* [What to produce]: Copy every entry below line for line, keeping each character unchanged.

* [Provided data]:

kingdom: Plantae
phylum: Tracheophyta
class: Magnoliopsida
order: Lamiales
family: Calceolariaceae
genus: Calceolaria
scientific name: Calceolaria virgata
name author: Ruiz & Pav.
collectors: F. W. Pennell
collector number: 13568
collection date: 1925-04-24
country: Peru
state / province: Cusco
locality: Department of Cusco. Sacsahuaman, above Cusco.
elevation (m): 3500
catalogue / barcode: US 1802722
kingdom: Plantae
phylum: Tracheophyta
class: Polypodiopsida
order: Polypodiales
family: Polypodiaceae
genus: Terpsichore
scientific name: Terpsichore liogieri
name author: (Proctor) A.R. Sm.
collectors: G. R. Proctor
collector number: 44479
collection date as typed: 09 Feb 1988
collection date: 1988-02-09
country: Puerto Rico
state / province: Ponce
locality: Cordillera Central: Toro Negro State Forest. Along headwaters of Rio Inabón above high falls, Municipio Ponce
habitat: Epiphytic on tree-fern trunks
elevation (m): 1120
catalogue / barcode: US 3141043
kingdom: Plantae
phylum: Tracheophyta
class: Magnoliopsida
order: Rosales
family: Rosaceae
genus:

* [Solution to the exercise]:
kingdom: Plantae
phylum: Tracheophyta
class: Magnoliopsida
order: Lamiales
family: Calceolariaceae
genus: Calceolaria
scientific name: Calceolaria virgata
name author: Ruiz & Pav.
collectors: F. W. Pennell
collector number: 13568
collection date: 1925-04-24
country: Peru
state / province: Cusco
locality: Department of Cusco. Sacsahuaman, above Cusco.
elevation (m): 3500
catalogue / barcode: US 1802722
kingdom: Plantae
phylum: Tracheophyta
class: Polypodiopsida
order: Polypodiales
family: Polypodiaceae
genus: Terpsichore
scientific name: Terpsichore liogieri
name author: (Proctor) A.R. Sm.
collectors: G. R. Proctor
collector number: 44479
collection date as typed: 09 Feb 1988
collection date: 1988-02-09
country: Puerto Rico
state / province: Ponce
locality: Cordillera Central: Toro Negro State Forest. Along headwaters of Rio Inabón above high falls, Municipio Ponce
habitat: Epiphytic on tree-fern trunks
elevation (m): 1120
catalogue / barcode: US 3141043
kingdom: Plantae
phylum: Tracheophyta
class: Magnoliopsida
order: Rosales
family: Rosaceae
genus:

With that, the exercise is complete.